◆ **Exercise materials**:
------------------------------------------------------------

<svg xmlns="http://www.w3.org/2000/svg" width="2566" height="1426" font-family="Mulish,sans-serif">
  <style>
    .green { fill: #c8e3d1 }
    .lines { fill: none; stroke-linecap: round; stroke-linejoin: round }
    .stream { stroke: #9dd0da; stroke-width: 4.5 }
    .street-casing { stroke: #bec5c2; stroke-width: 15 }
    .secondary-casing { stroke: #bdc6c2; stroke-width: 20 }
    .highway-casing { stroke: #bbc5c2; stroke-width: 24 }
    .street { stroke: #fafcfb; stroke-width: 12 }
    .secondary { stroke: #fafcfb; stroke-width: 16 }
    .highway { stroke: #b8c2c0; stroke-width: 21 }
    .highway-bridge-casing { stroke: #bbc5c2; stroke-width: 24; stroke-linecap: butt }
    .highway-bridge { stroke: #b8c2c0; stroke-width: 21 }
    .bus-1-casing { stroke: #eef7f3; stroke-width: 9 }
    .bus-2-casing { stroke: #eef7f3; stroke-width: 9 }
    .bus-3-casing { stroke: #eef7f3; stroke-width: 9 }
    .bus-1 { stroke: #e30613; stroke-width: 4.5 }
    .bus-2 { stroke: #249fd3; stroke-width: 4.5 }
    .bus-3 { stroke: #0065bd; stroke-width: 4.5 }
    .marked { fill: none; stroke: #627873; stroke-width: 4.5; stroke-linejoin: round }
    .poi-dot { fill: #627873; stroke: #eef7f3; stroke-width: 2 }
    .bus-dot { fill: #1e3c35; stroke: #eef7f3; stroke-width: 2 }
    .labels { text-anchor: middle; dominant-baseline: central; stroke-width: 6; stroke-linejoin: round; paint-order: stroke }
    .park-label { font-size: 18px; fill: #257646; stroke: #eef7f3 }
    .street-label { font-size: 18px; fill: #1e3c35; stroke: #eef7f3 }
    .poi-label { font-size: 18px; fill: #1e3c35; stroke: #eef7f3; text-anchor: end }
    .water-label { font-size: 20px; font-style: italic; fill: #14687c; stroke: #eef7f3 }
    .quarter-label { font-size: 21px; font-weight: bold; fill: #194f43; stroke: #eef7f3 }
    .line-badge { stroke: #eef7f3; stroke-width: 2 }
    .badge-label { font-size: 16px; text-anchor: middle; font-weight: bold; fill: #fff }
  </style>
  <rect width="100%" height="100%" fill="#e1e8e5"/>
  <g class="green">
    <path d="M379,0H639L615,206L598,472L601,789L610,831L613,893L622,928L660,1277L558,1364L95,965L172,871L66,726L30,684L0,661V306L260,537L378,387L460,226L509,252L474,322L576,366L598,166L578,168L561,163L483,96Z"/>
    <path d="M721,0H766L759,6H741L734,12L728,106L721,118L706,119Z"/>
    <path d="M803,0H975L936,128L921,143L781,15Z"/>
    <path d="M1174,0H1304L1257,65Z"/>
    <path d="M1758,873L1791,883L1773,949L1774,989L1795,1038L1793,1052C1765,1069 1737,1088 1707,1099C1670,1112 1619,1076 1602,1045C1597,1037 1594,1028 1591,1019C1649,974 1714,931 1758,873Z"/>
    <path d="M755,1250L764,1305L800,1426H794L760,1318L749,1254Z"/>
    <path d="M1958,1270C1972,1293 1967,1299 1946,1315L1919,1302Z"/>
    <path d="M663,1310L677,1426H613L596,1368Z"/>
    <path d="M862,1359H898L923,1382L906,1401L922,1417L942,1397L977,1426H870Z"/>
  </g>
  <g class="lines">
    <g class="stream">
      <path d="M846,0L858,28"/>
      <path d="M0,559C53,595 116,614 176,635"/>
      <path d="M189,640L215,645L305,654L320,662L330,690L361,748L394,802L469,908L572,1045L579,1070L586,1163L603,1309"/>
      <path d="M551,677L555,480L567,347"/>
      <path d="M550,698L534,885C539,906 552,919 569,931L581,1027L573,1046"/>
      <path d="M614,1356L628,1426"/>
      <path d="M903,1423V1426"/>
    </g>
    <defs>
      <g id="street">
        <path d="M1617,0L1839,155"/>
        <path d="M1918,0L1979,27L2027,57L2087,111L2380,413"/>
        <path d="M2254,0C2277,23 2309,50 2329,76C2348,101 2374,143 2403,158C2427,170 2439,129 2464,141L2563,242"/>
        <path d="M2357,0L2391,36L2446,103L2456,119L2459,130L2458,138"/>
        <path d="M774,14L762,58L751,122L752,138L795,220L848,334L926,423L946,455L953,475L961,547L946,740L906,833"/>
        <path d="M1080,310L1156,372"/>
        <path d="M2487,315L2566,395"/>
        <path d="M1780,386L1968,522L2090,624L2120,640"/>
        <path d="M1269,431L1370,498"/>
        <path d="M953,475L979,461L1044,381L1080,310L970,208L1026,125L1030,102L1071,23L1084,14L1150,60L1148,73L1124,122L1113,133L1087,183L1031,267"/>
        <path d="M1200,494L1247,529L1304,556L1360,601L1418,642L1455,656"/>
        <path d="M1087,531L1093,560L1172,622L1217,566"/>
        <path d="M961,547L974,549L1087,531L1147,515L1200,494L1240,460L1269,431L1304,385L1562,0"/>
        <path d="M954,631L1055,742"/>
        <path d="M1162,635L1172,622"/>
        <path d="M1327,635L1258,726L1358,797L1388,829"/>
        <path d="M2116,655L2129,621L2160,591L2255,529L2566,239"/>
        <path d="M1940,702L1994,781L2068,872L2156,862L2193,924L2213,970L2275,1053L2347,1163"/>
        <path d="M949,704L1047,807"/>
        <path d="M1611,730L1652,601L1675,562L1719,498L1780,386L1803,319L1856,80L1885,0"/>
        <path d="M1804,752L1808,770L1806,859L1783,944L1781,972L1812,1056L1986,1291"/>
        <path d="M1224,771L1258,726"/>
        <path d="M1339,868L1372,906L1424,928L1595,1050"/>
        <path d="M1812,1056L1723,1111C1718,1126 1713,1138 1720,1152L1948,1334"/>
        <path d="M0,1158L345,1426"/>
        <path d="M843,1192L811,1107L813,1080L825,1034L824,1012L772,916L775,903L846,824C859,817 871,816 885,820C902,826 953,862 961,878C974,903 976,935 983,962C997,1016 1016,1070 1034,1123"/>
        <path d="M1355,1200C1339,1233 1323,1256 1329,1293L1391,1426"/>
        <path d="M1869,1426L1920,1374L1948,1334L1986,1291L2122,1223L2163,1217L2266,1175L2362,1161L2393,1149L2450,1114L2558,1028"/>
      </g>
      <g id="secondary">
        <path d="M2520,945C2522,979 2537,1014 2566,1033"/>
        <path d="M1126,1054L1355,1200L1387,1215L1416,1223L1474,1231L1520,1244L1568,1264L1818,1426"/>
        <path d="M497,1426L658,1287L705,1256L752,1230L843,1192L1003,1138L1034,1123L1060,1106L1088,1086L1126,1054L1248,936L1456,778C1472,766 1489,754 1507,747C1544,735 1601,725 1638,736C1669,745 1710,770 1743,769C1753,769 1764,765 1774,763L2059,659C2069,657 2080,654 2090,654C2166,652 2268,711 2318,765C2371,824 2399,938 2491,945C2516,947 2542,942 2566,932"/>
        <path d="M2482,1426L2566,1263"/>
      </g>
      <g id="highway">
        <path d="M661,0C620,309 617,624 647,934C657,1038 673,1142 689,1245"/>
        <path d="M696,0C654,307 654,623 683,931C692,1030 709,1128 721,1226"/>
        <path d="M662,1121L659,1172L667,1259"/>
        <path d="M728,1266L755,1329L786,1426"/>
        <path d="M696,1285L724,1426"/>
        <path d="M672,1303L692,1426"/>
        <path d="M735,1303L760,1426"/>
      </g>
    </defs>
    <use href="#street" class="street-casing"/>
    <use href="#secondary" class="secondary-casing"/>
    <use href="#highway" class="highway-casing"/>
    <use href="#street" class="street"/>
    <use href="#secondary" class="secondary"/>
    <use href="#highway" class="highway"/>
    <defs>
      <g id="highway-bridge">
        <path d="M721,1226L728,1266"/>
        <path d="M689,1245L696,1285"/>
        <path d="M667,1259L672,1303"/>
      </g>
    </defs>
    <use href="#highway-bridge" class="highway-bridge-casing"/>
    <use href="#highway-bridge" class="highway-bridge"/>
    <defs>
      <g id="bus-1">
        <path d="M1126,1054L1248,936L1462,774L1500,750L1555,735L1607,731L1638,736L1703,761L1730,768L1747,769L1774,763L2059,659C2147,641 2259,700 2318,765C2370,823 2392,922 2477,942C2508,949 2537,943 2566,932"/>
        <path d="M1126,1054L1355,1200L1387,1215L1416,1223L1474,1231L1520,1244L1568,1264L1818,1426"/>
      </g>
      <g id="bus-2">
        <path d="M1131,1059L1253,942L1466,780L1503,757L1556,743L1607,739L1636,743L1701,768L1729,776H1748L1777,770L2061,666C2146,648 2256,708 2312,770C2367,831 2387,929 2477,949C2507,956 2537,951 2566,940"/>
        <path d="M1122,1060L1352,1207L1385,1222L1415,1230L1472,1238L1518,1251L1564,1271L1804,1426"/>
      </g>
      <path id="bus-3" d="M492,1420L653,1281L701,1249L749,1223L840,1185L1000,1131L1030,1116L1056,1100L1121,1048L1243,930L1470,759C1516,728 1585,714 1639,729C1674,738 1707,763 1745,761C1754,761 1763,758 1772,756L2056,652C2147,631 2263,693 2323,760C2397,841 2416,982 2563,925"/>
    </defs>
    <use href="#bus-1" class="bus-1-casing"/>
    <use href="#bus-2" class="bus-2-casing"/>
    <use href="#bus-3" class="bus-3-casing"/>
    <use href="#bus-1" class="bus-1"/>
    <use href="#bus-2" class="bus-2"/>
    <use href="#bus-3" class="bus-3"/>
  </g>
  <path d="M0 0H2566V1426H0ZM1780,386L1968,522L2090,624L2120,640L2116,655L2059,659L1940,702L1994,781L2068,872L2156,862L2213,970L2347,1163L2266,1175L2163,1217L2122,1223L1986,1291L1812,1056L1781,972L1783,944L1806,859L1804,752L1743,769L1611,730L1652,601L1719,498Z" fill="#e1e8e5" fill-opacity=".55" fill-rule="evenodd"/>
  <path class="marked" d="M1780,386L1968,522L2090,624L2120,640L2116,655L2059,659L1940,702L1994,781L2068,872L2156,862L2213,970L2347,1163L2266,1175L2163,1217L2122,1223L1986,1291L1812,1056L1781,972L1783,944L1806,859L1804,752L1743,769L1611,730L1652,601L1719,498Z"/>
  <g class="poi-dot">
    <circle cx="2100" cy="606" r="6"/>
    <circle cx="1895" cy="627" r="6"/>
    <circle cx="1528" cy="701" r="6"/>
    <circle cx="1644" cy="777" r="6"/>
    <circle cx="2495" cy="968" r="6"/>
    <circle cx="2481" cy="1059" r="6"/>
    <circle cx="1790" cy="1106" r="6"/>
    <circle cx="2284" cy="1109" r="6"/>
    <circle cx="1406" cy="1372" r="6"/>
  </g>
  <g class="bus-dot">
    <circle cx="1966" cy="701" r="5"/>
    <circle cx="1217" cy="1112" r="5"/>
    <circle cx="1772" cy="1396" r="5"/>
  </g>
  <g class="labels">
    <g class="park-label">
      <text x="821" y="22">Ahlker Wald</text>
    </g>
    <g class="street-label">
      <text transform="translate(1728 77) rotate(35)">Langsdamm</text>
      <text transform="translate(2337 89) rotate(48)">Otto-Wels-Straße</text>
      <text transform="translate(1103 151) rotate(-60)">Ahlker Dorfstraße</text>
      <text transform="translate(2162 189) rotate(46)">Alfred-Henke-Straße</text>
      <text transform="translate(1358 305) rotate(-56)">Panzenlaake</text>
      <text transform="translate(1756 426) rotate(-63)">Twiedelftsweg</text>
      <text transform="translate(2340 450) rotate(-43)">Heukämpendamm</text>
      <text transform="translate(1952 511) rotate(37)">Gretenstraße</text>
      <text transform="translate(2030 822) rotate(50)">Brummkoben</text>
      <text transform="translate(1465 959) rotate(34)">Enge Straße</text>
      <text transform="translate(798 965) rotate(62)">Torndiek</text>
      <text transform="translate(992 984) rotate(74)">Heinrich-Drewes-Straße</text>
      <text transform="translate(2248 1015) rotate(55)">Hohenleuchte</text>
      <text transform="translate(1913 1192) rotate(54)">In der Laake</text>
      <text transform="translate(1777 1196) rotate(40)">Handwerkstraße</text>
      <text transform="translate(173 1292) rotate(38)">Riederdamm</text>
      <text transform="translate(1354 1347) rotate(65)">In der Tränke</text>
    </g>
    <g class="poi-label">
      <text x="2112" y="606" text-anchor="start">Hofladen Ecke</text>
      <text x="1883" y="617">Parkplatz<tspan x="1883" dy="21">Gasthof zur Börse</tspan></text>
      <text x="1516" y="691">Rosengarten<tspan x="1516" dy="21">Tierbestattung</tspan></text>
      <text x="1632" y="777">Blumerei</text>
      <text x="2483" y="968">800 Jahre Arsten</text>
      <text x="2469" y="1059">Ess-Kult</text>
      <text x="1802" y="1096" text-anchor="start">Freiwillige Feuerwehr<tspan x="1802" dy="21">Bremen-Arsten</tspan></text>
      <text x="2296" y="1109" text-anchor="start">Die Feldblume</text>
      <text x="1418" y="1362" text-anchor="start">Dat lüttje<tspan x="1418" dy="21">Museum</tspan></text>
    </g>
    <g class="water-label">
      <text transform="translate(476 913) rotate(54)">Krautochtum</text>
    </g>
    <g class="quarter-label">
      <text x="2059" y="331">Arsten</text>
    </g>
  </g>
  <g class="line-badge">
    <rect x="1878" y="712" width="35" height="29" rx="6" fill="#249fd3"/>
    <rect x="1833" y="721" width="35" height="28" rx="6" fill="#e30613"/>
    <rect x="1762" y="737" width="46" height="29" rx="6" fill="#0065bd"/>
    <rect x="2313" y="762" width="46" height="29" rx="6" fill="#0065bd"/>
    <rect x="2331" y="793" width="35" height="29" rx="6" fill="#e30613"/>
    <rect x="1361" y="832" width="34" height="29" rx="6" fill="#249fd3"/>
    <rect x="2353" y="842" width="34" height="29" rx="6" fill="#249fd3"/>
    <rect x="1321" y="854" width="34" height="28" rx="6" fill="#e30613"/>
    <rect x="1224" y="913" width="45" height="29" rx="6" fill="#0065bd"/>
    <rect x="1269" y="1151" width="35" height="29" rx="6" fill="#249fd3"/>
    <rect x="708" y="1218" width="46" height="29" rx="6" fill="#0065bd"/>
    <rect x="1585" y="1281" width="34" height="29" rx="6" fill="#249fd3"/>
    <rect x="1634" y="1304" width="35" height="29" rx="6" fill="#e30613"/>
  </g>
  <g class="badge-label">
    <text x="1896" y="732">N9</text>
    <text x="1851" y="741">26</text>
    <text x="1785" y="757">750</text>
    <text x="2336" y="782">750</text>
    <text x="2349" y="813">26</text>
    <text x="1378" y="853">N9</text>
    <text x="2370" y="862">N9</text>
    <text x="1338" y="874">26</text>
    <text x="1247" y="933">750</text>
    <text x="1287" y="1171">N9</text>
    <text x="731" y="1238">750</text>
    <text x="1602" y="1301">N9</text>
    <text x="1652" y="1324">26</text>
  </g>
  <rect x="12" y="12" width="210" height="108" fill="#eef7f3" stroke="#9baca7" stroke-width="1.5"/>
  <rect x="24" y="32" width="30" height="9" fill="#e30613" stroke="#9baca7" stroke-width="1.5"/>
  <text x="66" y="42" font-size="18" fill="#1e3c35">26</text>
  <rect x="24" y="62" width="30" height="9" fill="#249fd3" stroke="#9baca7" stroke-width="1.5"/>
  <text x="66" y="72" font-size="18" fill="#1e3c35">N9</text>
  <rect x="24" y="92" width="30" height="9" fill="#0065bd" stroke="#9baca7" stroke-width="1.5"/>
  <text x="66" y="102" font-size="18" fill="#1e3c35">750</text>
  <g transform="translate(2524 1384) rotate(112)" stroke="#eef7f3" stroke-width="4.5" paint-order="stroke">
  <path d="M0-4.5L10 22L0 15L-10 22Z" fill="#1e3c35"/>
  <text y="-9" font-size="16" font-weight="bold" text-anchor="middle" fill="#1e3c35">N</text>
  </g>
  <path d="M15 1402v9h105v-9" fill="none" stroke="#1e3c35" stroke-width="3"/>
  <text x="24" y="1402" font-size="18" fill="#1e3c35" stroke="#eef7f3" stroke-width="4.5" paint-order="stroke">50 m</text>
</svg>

------------------------------------------------------------

Count every line in the listing that holds the word "lines". Report the count and nothing else.

2